Just a random journal entry, as usual. I think I'm finally starting to adapt to this high school stuff, I find I feel alot more comfortable there now, kind of like the feeling I had at my school, I feel like I'm at home, except there was alot of bad things there that made me more uncomfortable then I was happy...so to me right now, I'm really enjoying highschooll compared to elementary. I mean, nobody bugs me, I'm just not there.

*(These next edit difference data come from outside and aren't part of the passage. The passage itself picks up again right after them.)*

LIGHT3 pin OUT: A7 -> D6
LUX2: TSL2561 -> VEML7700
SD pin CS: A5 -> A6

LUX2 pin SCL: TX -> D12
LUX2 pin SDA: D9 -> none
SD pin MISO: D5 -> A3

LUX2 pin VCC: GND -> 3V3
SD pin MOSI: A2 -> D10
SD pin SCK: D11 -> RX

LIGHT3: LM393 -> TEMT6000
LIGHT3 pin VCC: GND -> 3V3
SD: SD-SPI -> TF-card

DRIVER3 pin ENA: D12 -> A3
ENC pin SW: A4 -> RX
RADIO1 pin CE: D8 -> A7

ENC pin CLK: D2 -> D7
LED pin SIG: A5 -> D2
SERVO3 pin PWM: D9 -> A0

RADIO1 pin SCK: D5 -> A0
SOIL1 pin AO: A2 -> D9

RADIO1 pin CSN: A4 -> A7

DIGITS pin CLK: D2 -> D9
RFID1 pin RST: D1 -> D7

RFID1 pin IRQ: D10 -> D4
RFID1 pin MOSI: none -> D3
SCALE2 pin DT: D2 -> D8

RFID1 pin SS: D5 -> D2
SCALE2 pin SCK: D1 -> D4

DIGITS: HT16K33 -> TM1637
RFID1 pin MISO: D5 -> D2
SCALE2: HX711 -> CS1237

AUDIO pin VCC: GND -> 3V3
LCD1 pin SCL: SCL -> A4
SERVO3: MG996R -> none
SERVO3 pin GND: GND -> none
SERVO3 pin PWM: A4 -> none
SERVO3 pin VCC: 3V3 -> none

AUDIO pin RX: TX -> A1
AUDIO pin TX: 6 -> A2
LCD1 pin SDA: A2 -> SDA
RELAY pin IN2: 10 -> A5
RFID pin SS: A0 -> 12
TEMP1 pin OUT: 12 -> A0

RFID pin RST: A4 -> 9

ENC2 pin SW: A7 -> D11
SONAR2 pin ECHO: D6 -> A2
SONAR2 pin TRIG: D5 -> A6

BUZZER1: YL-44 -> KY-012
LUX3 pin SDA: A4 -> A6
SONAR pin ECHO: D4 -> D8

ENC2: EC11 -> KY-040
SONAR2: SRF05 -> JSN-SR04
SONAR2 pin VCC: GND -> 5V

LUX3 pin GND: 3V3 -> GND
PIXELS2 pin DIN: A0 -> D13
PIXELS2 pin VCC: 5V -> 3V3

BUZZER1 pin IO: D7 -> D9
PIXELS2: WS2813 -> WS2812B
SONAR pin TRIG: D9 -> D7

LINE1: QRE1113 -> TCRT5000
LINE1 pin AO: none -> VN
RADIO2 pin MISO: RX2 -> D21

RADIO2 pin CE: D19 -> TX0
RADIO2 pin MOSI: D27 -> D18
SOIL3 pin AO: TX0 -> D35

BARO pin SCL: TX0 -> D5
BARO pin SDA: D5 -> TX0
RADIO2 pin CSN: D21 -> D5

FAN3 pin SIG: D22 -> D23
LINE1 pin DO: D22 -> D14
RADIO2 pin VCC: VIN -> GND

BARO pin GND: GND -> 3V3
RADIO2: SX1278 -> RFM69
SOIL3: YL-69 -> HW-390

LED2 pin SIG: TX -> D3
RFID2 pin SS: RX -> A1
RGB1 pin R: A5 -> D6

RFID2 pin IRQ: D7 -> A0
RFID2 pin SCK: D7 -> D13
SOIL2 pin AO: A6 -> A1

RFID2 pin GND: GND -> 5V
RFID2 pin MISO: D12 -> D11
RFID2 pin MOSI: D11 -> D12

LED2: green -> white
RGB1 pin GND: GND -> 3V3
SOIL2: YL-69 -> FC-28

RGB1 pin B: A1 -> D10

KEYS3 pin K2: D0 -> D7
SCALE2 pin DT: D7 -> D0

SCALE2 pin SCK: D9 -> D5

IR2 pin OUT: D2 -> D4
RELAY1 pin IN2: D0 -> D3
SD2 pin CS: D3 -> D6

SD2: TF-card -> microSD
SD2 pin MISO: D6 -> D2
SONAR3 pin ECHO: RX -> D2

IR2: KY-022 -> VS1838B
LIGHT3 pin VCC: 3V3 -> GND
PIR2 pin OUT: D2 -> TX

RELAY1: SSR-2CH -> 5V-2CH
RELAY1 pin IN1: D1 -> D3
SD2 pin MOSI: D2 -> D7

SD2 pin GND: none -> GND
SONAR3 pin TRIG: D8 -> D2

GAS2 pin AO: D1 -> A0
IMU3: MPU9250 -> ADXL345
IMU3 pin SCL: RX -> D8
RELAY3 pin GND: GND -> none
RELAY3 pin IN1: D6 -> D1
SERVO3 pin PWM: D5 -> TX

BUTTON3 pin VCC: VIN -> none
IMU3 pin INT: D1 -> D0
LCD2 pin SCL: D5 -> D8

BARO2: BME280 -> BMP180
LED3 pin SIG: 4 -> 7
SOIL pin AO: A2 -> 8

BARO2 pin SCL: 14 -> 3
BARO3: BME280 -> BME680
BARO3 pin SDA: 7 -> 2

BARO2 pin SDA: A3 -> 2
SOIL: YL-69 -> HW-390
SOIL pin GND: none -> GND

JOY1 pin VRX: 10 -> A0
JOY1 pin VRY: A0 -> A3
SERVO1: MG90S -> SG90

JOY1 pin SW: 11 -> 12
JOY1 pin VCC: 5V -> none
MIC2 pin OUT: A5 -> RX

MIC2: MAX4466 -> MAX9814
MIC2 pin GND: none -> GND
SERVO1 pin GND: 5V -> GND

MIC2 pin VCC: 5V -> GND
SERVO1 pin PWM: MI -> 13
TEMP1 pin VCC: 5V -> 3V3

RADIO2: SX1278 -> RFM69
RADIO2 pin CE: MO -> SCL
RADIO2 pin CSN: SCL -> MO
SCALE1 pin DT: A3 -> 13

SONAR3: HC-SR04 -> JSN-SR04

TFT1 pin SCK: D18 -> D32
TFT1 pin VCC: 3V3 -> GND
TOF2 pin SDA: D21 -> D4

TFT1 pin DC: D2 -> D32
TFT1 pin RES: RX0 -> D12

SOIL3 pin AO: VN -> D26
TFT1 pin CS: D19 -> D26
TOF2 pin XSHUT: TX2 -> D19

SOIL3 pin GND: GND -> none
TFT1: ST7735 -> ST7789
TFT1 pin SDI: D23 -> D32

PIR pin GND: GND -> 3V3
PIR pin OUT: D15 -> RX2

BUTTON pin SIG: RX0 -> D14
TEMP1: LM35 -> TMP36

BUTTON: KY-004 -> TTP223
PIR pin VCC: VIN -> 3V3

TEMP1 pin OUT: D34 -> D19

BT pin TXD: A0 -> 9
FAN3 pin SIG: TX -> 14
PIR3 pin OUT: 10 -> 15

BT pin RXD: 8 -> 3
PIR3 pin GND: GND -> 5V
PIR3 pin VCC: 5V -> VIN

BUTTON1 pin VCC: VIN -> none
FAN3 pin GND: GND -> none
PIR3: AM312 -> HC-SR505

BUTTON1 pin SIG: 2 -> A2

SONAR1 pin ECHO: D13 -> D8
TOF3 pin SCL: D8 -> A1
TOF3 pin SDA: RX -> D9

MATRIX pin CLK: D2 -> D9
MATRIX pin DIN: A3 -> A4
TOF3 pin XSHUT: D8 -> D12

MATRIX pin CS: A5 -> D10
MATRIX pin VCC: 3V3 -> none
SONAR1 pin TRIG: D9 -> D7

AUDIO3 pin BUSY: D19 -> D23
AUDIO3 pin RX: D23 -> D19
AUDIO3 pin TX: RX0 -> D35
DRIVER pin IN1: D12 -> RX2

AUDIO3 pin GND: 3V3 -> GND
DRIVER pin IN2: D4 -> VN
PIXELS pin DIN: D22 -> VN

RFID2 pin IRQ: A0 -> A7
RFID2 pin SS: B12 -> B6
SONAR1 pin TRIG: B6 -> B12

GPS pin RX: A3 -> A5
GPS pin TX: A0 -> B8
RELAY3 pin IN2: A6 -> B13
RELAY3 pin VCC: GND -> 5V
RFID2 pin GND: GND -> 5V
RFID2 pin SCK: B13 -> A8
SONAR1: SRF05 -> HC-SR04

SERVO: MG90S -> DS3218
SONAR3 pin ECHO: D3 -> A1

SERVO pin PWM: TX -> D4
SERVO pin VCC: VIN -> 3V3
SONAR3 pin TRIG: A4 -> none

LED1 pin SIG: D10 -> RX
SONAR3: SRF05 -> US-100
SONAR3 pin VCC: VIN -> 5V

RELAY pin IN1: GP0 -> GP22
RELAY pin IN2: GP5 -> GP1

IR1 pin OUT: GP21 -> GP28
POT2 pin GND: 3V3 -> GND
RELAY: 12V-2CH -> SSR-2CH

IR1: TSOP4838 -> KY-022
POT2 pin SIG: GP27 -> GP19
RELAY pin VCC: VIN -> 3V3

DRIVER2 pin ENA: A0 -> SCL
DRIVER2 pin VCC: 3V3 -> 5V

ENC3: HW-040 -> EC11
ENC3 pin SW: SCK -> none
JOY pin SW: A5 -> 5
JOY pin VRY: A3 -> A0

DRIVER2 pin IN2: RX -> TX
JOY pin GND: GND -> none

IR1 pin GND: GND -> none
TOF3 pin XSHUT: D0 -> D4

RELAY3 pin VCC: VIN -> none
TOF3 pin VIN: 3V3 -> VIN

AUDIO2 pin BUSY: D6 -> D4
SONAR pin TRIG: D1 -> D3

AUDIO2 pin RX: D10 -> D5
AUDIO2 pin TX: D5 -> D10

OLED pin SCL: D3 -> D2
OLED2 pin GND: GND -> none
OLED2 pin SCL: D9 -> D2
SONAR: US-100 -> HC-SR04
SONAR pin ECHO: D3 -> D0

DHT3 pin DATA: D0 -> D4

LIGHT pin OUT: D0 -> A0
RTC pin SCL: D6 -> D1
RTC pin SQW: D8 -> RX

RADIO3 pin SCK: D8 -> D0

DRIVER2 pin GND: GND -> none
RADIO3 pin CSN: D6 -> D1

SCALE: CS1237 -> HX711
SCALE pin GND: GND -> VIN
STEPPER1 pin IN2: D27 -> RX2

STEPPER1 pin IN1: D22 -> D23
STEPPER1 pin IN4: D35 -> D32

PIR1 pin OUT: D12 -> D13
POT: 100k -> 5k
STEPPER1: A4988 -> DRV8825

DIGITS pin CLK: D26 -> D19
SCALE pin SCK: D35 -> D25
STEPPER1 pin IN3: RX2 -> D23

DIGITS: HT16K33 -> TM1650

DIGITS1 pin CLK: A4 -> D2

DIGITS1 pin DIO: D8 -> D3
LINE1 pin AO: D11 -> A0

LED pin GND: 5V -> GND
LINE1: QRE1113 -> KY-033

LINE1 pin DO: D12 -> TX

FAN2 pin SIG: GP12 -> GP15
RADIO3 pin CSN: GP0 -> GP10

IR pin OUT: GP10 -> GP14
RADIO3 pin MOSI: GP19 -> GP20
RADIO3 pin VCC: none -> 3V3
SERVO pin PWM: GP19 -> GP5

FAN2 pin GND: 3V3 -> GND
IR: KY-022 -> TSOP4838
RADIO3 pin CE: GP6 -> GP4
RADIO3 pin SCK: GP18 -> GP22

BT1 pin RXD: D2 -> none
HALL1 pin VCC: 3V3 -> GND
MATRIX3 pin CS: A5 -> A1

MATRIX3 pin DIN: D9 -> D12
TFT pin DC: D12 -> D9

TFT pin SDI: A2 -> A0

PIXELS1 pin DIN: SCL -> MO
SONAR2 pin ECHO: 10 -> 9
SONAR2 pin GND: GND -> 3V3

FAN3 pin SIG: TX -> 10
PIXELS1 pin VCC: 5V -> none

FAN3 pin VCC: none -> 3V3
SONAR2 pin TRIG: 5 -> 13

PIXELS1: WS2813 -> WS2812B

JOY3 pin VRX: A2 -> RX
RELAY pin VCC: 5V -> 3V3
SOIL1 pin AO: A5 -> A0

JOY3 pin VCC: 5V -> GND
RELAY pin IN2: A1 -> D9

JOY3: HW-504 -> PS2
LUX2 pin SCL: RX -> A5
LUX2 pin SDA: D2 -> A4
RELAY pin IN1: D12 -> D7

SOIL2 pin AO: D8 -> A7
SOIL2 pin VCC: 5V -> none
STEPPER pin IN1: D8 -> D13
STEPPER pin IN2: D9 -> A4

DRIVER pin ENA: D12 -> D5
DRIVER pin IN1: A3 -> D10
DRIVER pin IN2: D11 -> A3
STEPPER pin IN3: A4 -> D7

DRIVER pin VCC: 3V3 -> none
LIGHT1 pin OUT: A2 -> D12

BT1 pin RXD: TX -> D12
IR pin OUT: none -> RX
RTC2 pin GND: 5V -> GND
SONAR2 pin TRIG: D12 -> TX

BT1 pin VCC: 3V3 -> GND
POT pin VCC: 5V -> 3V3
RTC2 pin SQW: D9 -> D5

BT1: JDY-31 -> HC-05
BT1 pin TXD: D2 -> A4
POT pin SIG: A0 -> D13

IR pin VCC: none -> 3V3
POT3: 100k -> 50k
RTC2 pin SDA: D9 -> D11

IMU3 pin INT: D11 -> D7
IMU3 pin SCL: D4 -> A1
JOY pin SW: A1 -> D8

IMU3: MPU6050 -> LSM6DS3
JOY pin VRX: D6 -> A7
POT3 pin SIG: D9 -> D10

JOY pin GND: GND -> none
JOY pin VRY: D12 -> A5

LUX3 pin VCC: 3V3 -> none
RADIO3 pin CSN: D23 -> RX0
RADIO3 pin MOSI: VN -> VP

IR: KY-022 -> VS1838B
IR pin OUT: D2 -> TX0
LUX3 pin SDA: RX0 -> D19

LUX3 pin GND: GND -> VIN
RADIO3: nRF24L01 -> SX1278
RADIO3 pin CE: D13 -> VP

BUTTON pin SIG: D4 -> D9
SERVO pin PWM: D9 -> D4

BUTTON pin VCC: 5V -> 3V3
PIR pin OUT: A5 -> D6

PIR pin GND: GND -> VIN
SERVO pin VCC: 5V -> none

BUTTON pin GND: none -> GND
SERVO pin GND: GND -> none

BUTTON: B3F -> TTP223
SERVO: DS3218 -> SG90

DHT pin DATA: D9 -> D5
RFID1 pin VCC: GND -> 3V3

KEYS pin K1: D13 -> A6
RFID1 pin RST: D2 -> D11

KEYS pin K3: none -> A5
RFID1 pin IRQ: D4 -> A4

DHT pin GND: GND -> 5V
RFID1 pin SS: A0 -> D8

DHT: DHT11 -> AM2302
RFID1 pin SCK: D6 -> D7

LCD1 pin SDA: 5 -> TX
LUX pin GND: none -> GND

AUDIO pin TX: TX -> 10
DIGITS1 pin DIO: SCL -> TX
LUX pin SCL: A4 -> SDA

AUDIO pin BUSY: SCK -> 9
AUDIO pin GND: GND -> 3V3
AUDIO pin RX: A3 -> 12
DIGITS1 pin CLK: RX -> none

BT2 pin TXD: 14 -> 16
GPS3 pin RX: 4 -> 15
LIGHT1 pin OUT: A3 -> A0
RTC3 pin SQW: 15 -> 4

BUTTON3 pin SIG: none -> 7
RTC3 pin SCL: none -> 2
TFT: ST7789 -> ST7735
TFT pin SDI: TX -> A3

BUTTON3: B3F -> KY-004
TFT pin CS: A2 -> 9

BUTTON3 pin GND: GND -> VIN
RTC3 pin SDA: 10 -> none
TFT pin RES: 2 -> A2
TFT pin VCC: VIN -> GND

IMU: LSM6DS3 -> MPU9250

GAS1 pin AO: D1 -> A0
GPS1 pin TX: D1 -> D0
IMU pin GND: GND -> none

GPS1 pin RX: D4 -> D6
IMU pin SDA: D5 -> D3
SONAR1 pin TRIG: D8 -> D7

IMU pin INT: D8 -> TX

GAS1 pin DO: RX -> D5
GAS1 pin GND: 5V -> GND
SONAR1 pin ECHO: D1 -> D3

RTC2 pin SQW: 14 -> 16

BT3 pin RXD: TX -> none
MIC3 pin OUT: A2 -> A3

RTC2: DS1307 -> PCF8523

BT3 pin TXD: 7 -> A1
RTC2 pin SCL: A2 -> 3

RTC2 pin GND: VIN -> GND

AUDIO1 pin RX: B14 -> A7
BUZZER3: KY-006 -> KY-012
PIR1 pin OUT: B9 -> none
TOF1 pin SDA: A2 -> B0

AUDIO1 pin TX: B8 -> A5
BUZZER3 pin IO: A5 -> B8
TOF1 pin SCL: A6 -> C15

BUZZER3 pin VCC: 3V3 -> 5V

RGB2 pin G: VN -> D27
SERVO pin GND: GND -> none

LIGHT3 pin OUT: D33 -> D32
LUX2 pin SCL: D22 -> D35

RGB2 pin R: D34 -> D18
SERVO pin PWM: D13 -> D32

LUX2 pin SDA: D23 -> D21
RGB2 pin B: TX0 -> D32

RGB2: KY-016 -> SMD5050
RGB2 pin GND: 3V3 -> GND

We're playing soccer for this week in gym, I was actually playing good, I don't know whether to be scared or happy...oh well. I usually play awful, maybe I'll actually get a good mark for this sport...o0...*still highly doubts it*

In math we've been doing some cool graphing stuff, it was very annoying at first but now it's okay. I just had a test so we started a new unit. At first I hated it so much I got stressed out from my homework and gave up and threw it accross my bedroom, but we did this motion detector graph that showed the distance away from it and the time, so if whatever was moving moved quickly the line would be on more of a angle. It was done a machine thing and it made the graphs, it was funny when the machine made a line and we had to try to move so our line would be close to the one the machine made, kind of like the game. Of course, I didn't volunteer, it was so much more fun watching the fools try. We did this dot plotting thing today, on those stuff like (-18, +2), and we had to connect all the dots and I don't know whether it's a really fat fish or a whale...so I just did for the title: Fat Fish/Whale ninja Hehehe

On the other side from all the happiness, I got a very large hate within it...My new dog, Buddy. He's almost a year old now and I hate him with every new burning scratch he's given me on my arm from our last 'little' play outside...Of course, since I put my old (deceased), wonderful, kind, gentle, obedient dog outside he'd come right in, this one doesn't want to come in. He wants to be outside too much, since I took care of the Kodyak when I come home since mom's not here to do it, obviously I got the job of taking care of Buddy.

It's not like I'm getting payed or anything to do it, but I don't care if she pays me a million dollars a day, I'm not putting up with this s**t anymore. He thinks playing is jumping at you and chewing at your arm, I was trying to get him inside because it was raining and I didn't want to be outside...oh how I wished that he chewed on something again and would get put in his crate again so I wouldn't have to put him outside...oh well...I don't care if his bladder bursts, I'm not putting that disgraceful rabid rat outside.

I don't care how -precious- he is, I'm not doing it, I'm going to talk to my mom later about it so she can come up with an alternative. I'm not putting up with it, she can threaten me all she wants and say he'll learn in obedience but I ain't falling for it, I knew he was another family member that would destroy my life little by little like the others the moment I saw him at the bottom of my stairs...oh how I wish we got Kaiser...he was so much smaller and cuter and more gentle... sad Why does everything take a turn for the worst? *twitches...* Oh well, I'll be taking a turn for the better by ignoring him and not doing anything with him...he's officially lost my attention, he doesn't deserve it, stupid respectless oversized rat...-_-

I can't really complain, things could be worse. School could be a total wreck zone making my life totally miserable. One of the best parts is that they have vending machines with root beer right ouside my gym class... ninja hehehehe, that's all.